__PASSAGE TO READ__:

Nadja Verena Marcin is a visual artist and filmmaker based in Berlin and New York. Her artistic research addresses gender, history, morality, psychology, and human behavior through an intersectional analysis of feminism and emotional architecture in theatrical and cinematic contexts. Best known for her performances “OPHELIA” and “How to Undress in Front of Your Husband”.
In her artistic work in video, photography, films, performances and installations, Nadja Verena Marcin subverts representations of women found in the media and historical contexts to magnify ideological systems of power and psychological effects within their creation. Addressing ecological and human rights concerns through an often absurdist, surreal, bare re-purposing of relational imagery and source material to create thought-provoking encounters, her work highlights norm shifts and is a re-evaluation of social constructs and predominant world models.
'Marcin is the founder of KUNSTRAUM in Brooklyn. Her work has been shown worldwide at Onassis Stegi (Athens), SCHAUWERK (Sindelfingen), Fridman Gallery (New York), Garage Museum (Moscow), and ZKM Museum (Karlsruhe); she has received grants from the New York State Council for the Arts and the Film- und Medienstiftung (Düsseldorf); and has been reviewed in Hyperallergic and Artnet News. She is a Fulbright Scholar, holds an MFA from Columbia University, and has been a lecturer and critic at Wellesley College and the Int. Center for Photography.

__DATA BLOCK__:
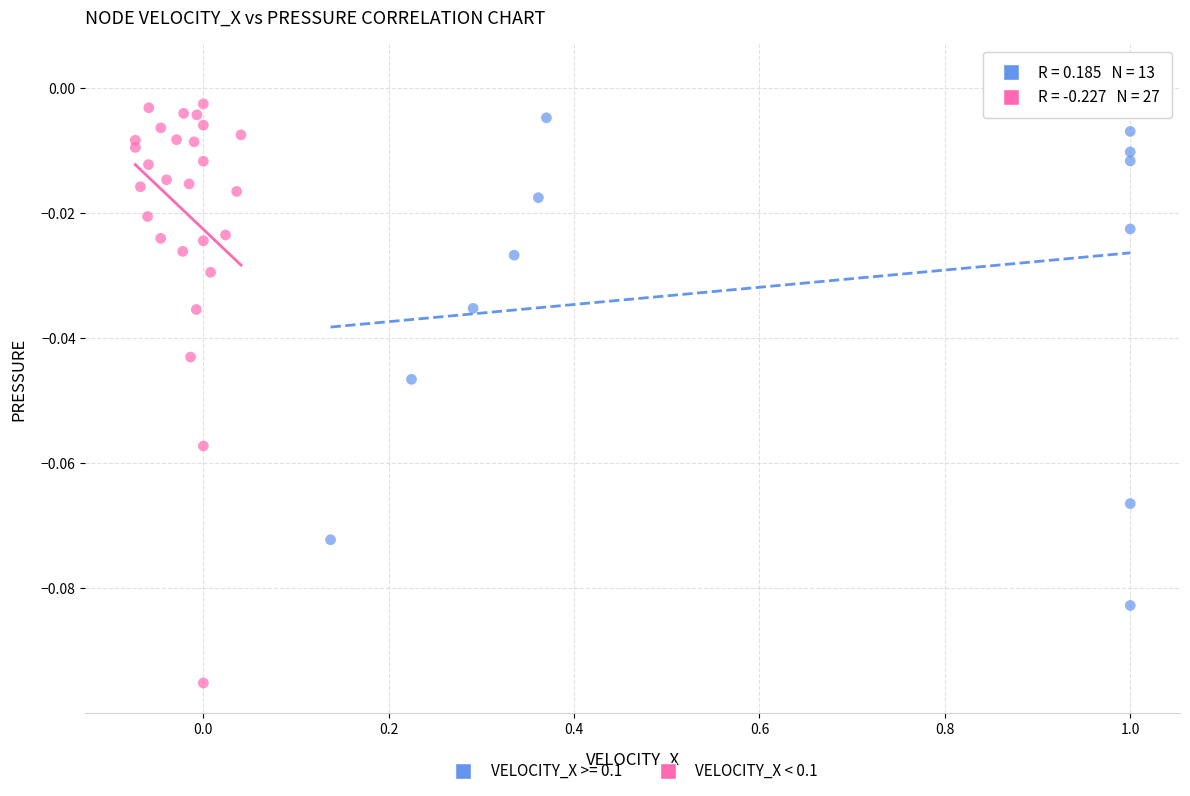

Which series has the largest Y range (max minus min)?

VELOCITY_X < 0.1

__TASK LIST__:
[1] In the biography of Nadja Verena Marcin, translate this sentence into Spanish: "Marcin is the founder of KUNSTRAUM in Brooklyn."
[2] Answer these questions using the biography of Nadja Verena Marcin.
(a) In which two cities is Marcin based?
(b) From which university does she hold an MFA?
(c) Which two publications have reviewed her work?
[3] Carry on the biography of Nadja Verena Marcin, starting after its final sentence.

__OUTPUTS FOR THE TASKS__:
[1] Marcin es la fundadora de KUNSTRAUM en Brooklyn.

[2]
(a) Berlin and New York
(b) Columbia University
(c) Hyperallergic and Artnet News

[3]
Her latest project #SOPHYGRAY is a feminist audio bot that visitors can talk in an immersive installation or via an app for mobile devices. #SOPHYGRAY’s philosophical, often humorous answers lead to unusual, surprising conversations, helping viewers to see that the submissive behavior of female virtual characters (Alexa, Siri) is not natural, but rather reminiscent of a subtle patriarchal construct shaped by "male" technology. To extend their language-based machine learning skills and bring conversations with SOPHY into the private realm of the non-visitor outside of the white cube, Nadja Verena Marcin has developed an app available in the iOS App Store and Google Play Store during the EMAP/EMARE residency at Onassis Stegi in Athens.
Using philosophical quotes from Bell Hooks, Donna Haraway, Silvia Federici, Audre Lorde and Anna Lowenhaupt-Tsing (†), the conversational skills of the prototype are explored by Nadja Verena Marcin and a team of rotating writers including Sonja Borstner (Gropiusbau), Leon Meschede (Burg Giebichenstein), Anthony Huffman (Brooklyn Rail), Shuang Cai (NYU) and Monique Machicao (Kleine Humboldtgalerie). Adding site-specific feminist stories from its exhibition locations as part of the in-situ workshop with local communities as well as performance presentation condenses the feminist audio bot.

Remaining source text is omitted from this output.